YOUR INSTRUCTIONS
Transcribe exactly, and only, the lines from the one with "Openingstijden" through the end of the records below, including both of those lines. Skip all pictures.

[Dataset entries]
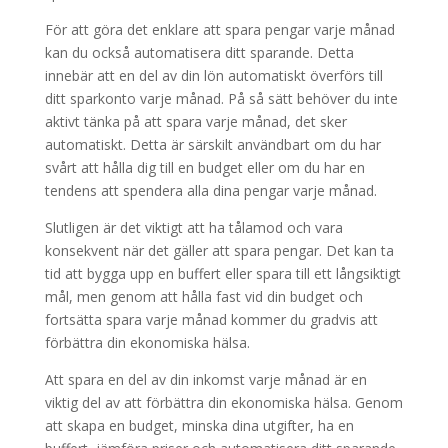
För att göra det enklare att spara pengar varje månad
kan du också automatisera ditt sparande. Detta
innebär att en del av din lön automatiskt överförs till
ditt sparkonto varje månad. På så sätt behöver du inte
aktivt tänka på att spara varje månad, det sker
automatiskt. Detta är särskilt användbart om du har
svårt att hålla dig till en budget eller om du har en
tendens att spendera alla dina pengar varje månad.
Slutligen är det viktigt att ha tålamod och vara
konsekvent när det gäller att spara pengar. Det kan ta
tid att bygga upp en buffert eller spara till ett långsiktigt
mål, men genom att hålla fast vid din budget och
fortsätta spara varje månad kommer du gradvis att
förbättra din ekonomiska hälsa.
Att spara en del av din inkomst varje månad är en
viktig del av att förbättra din ekonomiska hälsa. Genom
att skapa en budget, minska dina utgifter, ha en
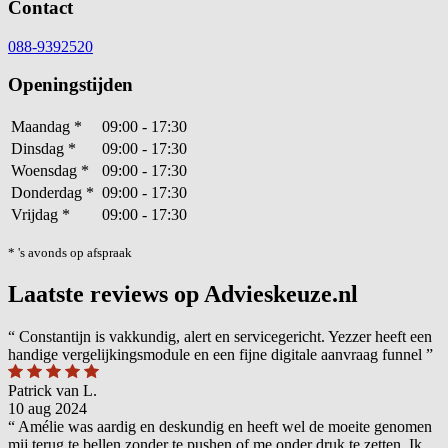
Contact
088-9392520
Openingstijden
Maandag
*
09:00 - 17:30
Dinsdag
*
09:00 - 17:30
Woensdag
*
09:00 - 17:30
Donderdag
*
09:00 - 17:30
Vrijdag
*
09:00 - 17:30
* 's avonds op afspraak
Laatste reviews op Advieskeuze.nl
“
Constantijn is vakkundig, alert en servicegericht. Yezzer heeft een
handige vergelijkingsmodule en een fijne digitale aanvraag funnel
”
Patrick van L.
10 aug 2024
“
Amélie was aardig en deskundig en heeft wel de moeite genomen
mij terug te bellen zonder te pushen of me onder druk te zetten. Ik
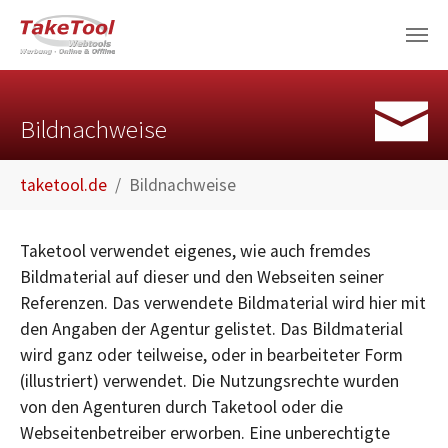
Skip to main content
Bildnachweise
You are here:
taketool.de
Bildnachweise
Taketool verwendet eigenes, wie auch fremdes
Bildmaterial auf dieser und den Webseiten seiner
Referenzen. Das verwendete Bildmaterial wird hier mit
den Angaben der Agentur gelistet. Das Bildmaterial
wird ganz oder teilweise, oder in bearbeiteter Form
(illustriert) verwendet. Die Nutzungsrechte wurden
von den Agenturen durch Taketool oder die
Webseitenbetreiber erworben. Eine unberechtigte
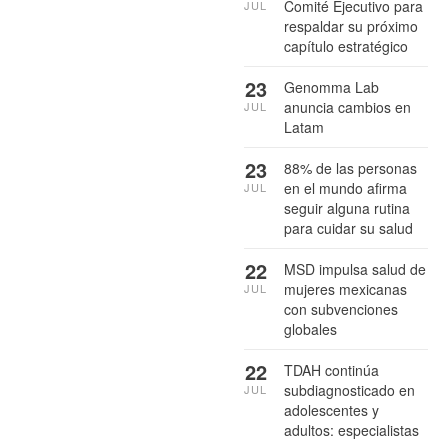
Comité Ejecutivo para
JUL
respaldar su próximo
capítulo estratégico
23
Genomma Lab
anuncia cambios en
JUL
Latam
23
88% de las personas
en el mundo afirma
JUL
seguir alguna rutina
para cuidar su salud
22
MSD impulsa salud de
mujeres mexicanas
JUL
con subvenciones
globales
22
TDAH continúa
subdiagnosticado en
JUL
adolescentes y
adultos: especialistas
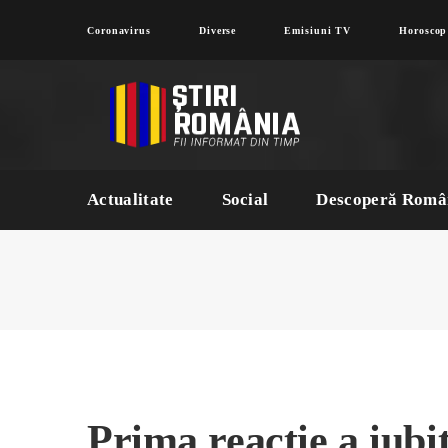
Coronavirus
Diverse
Emisiuni TV
Horoscop
Actualitate
Social
Descoperă Româ
Prima reacție a iubi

REPLY
Openingstijden
Maandag
*
09:00 - 17:30
Dinsdag
*
09:00 - 17:30
Woensdag
*
09:00 - 17:30
Donderdag
*
09:00 - 17:30
Vrijdag
*
09:00 - 17:30
* 's avonds op afspraak
Laatste reviews op Advieskeuze.nl
“
Constantijn is vakkundig, alert en servicegericht. Yezzer heeft een
handige vergelijkingsmodule en een fijne digitale aanvraag funnel
”
Patrick van L.
10 aug 2024
“
Amélie was aardig en deskundig en heeft wel de moeite genomen
mij terug te bellen zonder te pushen of me onder druk te zetten. Ik
Skip to main content
Bildnachweise
You are here:
taketool.de
Bildnachweise
Taketool verwendet eigenes, wie auch fremdes
Bildmaterial auf dieser und den Webseiten seiner
Referenzen. Das verwendete Bildmaterial wird hier mit
den Angaben der Agentur gelistet. Das Bildmaterial
wird ganz oder teilweise, oder in bearbeiteter Form
(illustriert) verwendet. Die Nutzungsrechte wurden
von den Agenturen durch Taketool oder die
Webseitenbetreiber erworben. Eine unberechtigte
Comité Ejecutivo para
JUL
respaldar su próximo
capítulo estratégico
23
Genomma Lab
anuncia cambios en
JUL
Latam
23
88% de las personas
en el mundo afirma
JUL
seguir alguna rutina
para cuidar su salud
22
MSD impulsa salud de
mujeres mexicanas
JUL
con subvenciones
globales
22
TDAH continúa
subdiagnosticado en
JUL
adolescentes y
adultos: especialistas
Coronavirus
Diverse
Emisiuni TV
Horoscop
Actualitate
Social
Descoperă Româ
Prima reacție a iubi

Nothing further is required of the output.